Look through the data that follows and copy each line with the string "lines".

§

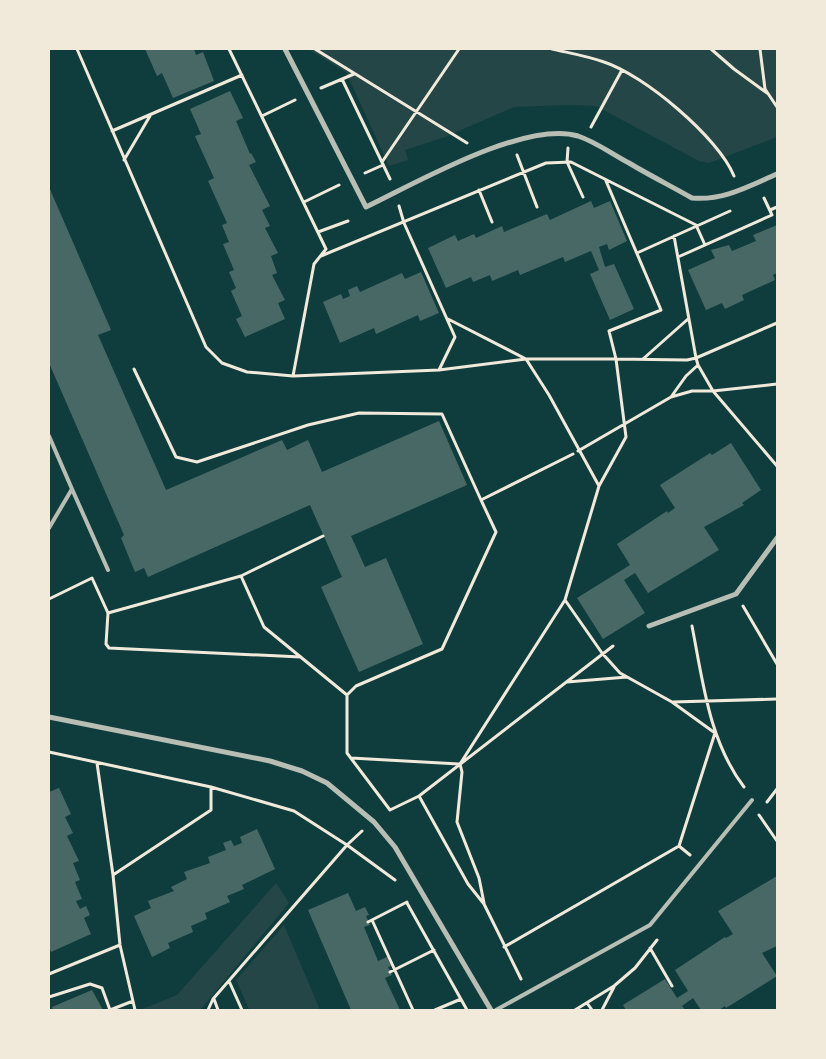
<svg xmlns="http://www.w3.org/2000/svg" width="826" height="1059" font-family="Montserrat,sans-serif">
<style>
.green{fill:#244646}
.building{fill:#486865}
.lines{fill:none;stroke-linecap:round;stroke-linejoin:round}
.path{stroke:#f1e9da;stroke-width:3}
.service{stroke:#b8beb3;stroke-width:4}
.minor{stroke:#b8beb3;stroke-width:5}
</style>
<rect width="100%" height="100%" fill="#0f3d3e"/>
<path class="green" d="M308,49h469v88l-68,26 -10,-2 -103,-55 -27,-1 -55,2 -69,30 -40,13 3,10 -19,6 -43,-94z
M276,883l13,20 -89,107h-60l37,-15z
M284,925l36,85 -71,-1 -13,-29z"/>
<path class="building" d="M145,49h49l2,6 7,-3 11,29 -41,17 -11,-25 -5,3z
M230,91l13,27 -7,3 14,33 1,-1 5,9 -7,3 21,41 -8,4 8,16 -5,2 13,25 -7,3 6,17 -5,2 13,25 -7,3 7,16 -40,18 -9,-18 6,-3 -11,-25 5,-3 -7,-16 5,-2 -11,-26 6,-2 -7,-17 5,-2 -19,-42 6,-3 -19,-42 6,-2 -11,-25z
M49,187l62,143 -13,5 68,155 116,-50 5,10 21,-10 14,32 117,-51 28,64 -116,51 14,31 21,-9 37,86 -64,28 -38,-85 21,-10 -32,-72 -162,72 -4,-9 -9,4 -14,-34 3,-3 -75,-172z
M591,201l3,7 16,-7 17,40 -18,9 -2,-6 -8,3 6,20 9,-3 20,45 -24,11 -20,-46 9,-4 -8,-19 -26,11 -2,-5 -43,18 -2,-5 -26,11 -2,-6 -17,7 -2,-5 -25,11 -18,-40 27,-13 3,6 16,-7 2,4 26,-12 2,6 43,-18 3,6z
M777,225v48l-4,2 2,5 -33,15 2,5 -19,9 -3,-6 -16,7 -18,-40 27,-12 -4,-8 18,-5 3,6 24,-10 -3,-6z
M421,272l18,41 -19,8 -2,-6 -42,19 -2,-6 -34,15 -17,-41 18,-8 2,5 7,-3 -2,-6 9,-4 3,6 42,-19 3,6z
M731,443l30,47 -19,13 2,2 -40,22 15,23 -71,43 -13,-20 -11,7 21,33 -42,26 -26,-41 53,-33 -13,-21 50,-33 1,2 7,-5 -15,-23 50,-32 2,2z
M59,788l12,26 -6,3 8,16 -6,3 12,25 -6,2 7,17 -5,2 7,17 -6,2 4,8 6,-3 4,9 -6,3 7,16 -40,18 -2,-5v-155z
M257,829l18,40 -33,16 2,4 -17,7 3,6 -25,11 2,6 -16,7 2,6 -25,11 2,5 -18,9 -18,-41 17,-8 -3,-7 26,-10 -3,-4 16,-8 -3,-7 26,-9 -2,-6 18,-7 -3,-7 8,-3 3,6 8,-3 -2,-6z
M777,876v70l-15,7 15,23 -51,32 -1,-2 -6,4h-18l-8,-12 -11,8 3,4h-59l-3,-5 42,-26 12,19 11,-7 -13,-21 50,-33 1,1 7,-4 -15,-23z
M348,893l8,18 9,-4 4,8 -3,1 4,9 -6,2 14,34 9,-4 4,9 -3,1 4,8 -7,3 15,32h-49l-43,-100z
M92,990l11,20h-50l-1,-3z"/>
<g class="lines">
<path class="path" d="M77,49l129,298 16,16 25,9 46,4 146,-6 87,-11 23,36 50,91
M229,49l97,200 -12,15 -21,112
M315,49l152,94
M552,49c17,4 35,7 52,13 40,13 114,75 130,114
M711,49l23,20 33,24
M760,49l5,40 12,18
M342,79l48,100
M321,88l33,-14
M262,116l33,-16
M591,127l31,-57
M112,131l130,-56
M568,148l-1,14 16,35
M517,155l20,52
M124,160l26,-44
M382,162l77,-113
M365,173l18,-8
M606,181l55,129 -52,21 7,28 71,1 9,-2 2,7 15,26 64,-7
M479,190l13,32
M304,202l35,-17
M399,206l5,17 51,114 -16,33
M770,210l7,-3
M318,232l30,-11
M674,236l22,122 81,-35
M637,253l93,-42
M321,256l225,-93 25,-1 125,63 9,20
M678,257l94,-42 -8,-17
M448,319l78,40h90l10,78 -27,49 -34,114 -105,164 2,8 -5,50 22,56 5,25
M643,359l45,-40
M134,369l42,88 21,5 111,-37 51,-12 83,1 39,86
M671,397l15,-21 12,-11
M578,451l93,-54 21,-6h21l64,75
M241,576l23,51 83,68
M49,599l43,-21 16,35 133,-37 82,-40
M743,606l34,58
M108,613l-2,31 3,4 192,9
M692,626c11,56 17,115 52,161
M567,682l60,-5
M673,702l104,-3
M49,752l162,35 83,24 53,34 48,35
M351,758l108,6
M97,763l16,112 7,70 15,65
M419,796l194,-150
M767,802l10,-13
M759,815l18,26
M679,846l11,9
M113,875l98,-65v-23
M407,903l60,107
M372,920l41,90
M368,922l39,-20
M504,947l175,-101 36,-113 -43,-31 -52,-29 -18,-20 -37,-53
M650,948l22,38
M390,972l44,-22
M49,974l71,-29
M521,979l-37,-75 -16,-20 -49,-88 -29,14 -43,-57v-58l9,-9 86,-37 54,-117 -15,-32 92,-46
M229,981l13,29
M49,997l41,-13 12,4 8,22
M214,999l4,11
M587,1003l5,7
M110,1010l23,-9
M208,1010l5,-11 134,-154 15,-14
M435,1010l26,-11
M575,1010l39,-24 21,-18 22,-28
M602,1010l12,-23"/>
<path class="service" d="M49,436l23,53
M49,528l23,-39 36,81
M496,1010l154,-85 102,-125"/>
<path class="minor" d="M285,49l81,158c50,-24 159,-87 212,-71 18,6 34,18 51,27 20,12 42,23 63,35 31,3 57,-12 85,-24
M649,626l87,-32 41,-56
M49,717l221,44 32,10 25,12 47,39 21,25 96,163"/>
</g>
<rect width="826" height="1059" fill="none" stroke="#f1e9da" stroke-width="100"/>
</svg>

§

Answer space:
.lines{fill:none;stroke-linecap:round;stroke-linejoin:round}
<g class="lines">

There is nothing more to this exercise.